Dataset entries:
*** Begin section ***
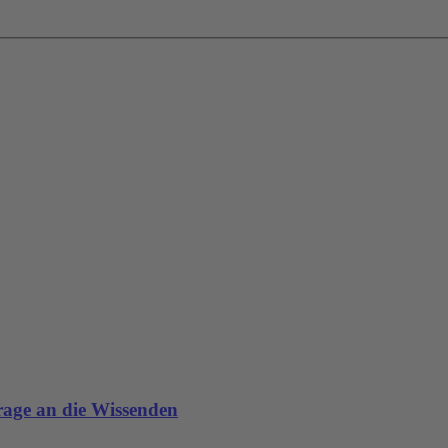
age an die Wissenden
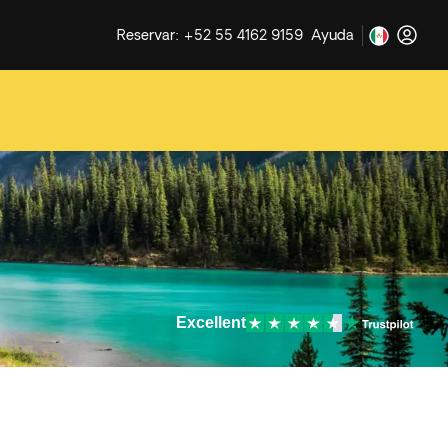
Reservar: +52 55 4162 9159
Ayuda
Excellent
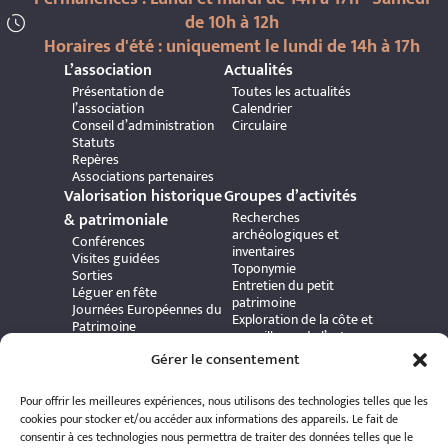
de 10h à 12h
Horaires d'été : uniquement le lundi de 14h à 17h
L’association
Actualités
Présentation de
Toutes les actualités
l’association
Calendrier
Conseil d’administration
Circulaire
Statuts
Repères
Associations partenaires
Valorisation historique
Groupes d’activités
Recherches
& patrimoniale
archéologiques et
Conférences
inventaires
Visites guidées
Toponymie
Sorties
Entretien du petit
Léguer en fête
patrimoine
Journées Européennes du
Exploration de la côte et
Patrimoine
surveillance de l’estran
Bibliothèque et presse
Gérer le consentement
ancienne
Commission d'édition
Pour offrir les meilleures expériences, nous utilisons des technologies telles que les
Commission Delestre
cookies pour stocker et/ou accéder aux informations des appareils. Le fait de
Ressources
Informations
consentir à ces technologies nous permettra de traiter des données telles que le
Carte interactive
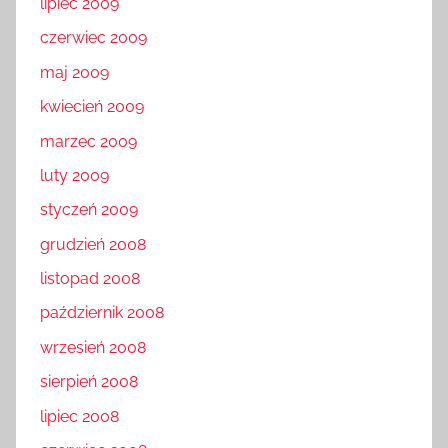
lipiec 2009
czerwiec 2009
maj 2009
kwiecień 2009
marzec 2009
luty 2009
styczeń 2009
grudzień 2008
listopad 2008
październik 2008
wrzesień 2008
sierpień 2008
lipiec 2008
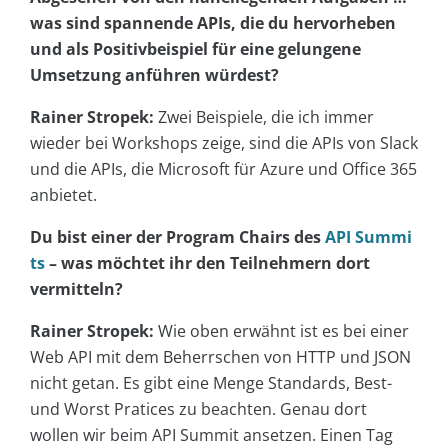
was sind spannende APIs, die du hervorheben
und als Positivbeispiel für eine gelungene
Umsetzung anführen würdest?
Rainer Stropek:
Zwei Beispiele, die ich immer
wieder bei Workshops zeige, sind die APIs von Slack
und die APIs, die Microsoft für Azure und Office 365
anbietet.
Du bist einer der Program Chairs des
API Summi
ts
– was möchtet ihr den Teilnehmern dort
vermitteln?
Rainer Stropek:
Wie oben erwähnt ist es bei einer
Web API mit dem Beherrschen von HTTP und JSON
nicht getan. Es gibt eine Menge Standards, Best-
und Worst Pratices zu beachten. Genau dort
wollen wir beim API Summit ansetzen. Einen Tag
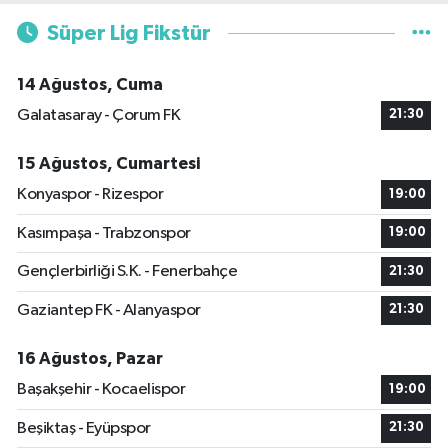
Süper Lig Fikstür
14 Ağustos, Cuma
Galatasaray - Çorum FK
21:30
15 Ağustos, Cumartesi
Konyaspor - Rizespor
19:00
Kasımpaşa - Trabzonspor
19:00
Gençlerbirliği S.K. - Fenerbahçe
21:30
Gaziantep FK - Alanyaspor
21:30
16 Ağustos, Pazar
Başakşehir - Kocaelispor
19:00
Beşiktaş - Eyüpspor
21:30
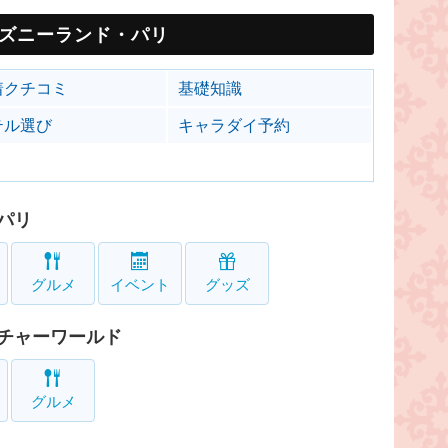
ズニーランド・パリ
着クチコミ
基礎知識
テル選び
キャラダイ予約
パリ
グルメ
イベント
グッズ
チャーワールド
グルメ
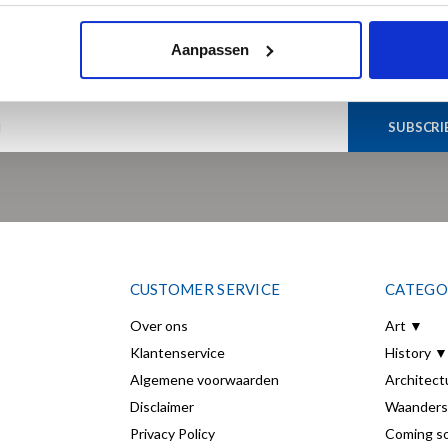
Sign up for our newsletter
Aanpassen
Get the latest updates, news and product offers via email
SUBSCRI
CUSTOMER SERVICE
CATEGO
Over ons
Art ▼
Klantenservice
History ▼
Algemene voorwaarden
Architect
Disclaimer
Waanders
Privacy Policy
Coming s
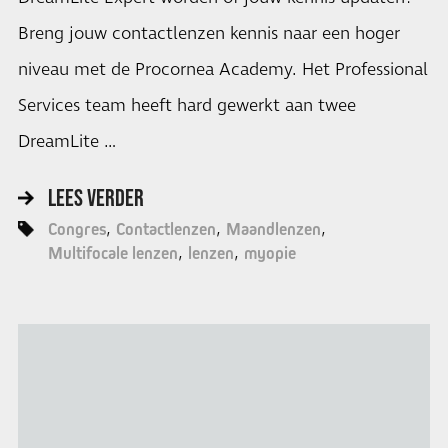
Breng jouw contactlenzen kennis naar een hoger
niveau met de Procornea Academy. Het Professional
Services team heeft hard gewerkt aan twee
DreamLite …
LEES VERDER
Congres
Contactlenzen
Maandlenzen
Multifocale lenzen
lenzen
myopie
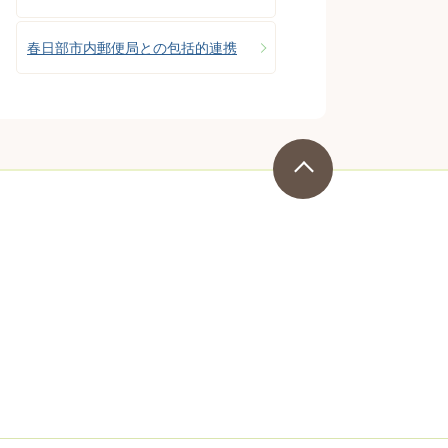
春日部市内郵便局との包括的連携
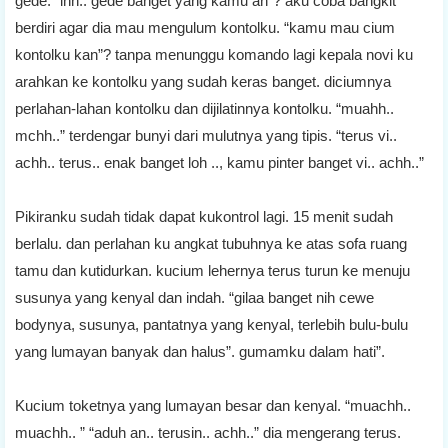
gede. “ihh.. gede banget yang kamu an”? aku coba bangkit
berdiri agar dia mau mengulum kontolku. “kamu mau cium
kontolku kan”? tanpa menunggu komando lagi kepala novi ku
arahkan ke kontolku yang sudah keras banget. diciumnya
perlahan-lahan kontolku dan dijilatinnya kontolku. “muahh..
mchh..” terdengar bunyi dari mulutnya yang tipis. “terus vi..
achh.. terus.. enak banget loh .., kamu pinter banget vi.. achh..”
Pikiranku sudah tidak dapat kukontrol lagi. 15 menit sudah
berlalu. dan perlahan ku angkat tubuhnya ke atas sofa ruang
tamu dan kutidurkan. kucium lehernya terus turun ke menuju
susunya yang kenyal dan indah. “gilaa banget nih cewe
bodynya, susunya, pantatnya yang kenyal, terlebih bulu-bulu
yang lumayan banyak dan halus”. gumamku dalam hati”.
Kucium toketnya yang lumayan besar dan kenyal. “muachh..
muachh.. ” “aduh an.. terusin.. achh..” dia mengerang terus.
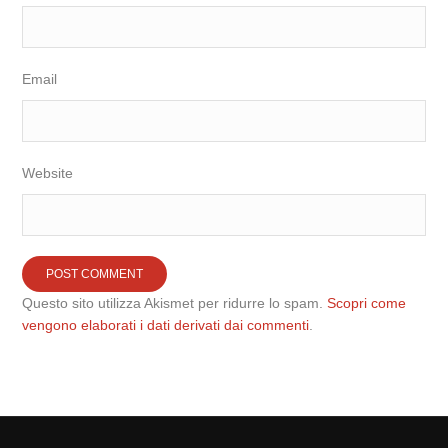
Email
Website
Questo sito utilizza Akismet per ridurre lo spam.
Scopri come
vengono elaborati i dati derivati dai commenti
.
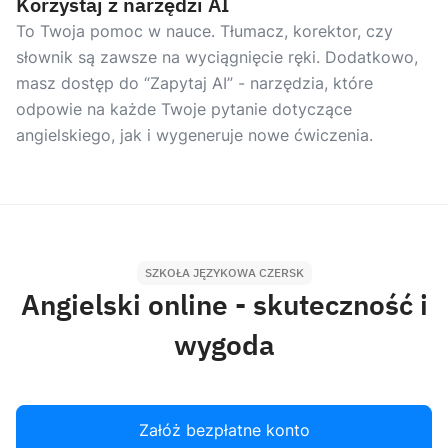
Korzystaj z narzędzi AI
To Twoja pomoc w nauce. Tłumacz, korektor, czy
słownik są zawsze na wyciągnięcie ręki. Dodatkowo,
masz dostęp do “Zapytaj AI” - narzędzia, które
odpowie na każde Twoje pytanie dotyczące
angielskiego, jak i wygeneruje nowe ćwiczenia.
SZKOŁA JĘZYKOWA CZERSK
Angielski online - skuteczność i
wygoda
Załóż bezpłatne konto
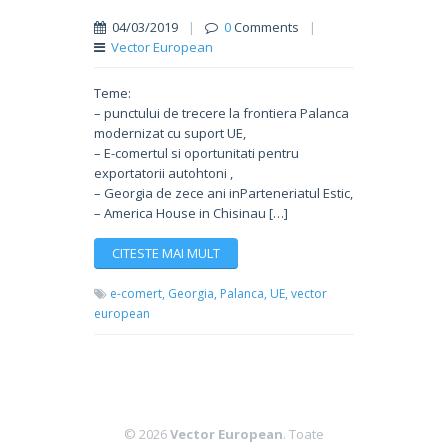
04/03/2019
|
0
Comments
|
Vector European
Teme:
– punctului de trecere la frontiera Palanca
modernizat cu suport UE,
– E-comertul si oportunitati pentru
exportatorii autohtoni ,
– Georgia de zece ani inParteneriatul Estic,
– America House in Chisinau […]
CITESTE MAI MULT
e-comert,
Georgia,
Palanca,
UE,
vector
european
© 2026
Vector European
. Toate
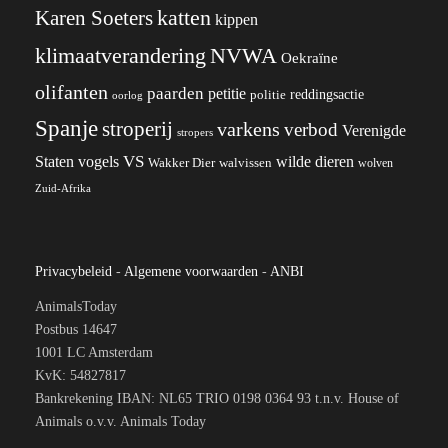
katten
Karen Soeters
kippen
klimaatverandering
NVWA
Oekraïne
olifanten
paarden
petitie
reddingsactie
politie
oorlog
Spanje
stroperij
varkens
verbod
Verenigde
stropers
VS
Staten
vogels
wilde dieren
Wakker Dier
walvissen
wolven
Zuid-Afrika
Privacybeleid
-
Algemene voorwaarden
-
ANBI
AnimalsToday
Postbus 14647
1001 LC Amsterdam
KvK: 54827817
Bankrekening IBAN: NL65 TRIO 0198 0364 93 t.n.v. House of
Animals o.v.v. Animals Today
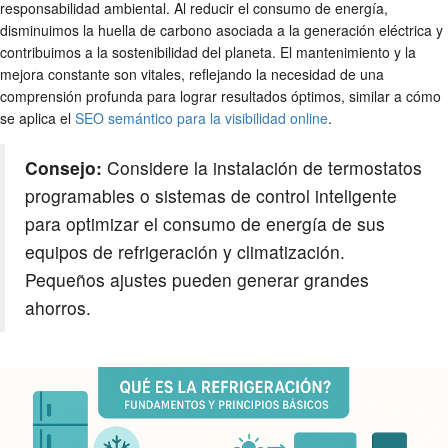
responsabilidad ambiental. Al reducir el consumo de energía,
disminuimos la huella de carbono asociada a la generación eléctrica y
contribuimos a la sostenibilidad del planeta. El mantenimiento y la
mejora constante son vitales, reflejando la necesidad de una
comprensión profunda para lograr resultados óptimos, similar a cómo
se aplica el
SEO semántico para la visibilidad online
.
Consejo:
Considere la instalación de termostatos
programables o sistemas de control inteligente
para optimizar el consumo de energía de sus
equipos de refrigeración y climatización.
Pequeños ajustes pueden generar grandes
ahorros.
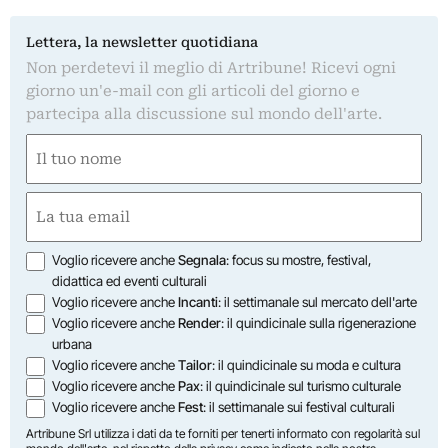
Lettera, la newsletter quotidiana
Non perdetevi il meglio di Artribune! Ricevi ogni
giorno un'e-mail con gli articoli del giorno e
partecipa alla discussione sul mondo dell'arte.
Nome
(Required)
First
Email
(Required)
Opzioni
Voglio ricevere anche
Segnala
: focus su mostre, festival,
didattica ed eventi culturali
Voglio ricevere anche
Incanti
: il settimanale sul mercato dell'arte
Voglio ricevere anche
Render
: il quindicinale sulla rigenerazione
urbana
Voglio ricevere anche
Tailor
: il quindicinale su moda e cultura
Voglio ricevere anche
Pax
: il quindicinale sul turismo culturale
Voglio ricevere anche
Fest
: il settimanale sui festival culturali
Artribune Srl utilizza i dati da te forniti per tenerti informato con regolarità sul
*** End section ***
### Requirement
Count up the lines in the entries above where the word "Commission" appears, and give the figure with nothing added.

### Answer to this task
2